Так же быстро они научились, крепко нажимая на рычаг другого аппарата, добывать из него виноград, виднеющийся в стеклянном окошечке. С тем же старанием они нажимали на рычаг, когда в окошке вместо ягод виднелся серебряный жетон, с помощью которого они затем из другого автомата могли получить виноград. Большая часть подопытных обезьян, видя за стеклом жетон, нажимала на рычаг с тем же усердием и столь же поспешно, словно там виднелись сами ягоды. Следовательно, «деньги» для них имели цену, равнозначную «товару».
Критической становилась ситуация в тех случаях, когда автомат с ягодами оказывался запертым и добытые в другом аппарате «монеты» нельзя было тотчас же выменять на лакомства. Некоторые из обезьян в таких случаях уже через десять минут прекращали раздобывание ненужных теперь «денег», другие же продолжали свое занятие даже тогда, когда автомат с ягодами оставался запертым в течение суток и раздобытые «деньги» никак не удавалось реализовать. Как видите, «вера в прочность валюты» и у обезьян бывает неодинакова…
Различные особи отличаются и по своей жажде накопительства: когда жетоны нельзя было тут же превратить в виноград, большинство обезьян накапливало себе их впрок от пятнадцати до двадцати штук. Но были и такие, которым хватало от двух до трех. Если обезьянам заранее давали в руки «капитал», состоящий из пятнадцати монет, они «дорабатывали» к ним еще в среднем примерно пять штук и на этом останавливались. А стоило повысить их «исходный капитал» до тридцати монет, они добывали к ним еще не больше двух или трех из автомата.

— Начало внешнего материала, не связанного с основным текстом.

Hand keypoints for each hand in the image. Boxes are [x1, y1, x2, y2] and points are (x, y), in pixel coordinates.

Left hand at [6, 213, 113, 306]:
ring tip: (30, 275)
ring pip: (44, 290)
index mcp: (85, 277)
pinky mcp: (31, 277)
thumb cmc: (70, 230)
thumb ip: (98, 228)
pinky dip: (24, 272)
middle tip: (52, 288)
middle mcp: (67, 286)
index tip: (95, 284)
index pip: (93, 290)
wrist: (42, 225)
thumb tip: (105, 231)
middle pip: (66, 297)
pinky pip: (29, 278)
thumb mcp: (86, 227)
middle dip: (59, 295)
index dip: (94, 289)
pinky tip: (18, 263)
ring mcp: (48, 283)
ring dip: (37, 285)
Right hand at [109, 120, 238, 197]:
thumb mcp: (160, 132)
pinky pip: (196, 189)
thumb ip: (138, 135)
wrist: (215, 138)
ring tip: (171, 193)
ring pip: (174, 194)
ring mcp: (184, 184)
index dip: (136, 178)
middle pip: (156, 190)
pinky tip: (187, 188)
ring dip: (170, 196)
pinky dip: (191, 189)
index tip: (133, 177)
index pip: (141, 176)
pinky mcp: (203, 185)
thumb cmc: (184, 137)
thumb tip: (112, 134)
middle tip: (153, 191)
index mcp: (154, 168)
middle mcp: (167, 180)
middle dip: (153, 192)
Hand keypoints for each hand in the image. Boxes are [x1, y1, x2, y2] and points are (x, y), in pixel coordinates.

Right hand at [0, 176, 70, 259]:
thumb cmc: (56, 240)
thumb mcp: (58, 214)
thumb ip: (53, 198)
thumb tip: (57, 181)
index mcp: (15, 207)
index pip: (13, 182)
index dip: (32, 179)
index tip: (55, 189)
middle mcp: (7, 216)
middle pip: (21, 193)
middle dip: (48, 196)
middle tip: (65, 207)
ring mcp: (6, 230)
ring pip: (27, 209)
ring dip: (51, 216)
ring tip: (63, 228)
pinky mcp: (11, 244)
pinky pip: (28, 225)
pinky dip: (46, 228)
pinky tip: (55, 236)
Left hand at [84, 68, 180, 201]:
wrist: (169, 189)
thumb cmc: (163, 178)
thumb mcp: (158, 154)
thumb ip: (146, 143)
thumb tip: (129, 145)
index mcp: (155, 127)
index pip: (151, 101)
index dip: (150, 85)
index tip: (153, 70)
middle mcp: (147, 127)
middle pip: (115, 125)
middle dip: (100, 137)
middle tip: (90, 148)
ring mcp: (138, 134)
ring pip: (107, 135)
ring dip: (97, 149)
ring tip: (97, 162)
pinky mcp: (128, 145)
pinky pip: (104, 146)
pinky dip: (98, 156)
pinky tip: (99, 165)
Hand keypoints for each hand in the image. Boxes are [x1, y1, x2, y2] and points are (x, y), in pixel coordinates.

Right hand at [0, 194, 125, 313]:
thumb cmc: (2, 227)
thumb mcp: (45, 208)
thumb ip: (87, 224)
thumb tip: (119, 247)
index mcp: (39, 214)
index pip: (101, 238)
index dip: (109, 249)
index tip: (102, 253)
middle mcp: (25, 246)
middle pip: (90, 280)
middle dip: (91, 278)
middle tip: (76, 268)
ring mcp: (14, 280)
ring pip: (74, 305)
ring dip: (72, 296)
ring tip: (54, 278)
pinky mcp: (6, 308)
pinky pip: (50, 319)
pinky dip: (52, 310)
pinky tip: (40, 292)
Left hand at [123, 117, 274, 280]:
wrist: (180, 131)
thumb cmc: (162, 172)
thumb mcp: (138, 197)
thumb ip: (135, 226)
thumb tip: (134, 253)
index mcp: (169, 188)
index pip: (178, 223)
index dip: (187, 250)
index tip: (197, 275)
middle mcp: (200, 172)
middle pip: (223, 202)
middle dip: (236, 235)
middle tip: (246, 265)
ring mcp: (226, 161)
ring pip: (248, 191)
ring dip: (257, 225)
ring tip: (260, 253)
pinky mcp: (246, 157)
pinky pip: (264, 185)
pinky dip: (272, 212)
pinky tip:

Вскоре шимпанзе Йоркса научились понимать разницу между различными жетонами, оценивать их «покупательную стоимость». Когда они уяснили себе, что за серебряный жетон им удается раздобыть из автомата одну ягоду, а за красный — извлекать из другого аппарата сразу десять ягод, они стремились уже получать только красные жетоны. Вскоре обезьяны научились почти безошибочно пользоваться жетонами разного цвета. В зависимости от того, что они ощущали — голод или жажду, они добывали себе из аппаратов либо синие (еда), либо желтые (питье) жетоны. А еще один, третий сорт жетонов служил для открывания дверей, ведущих в соседнее помещение. Стоило в их игровой комнате появиться белой крысе или оператору с камерой — и то и другое наводило страх на обезьян, — как они тут же кидались разыскивать нужного цвета жетон, чтобы поскорей открыть дверь и улизнуть в соседнее помещение. Так же они поступали, заслышав знакомые шаги в этом соседнем помещении.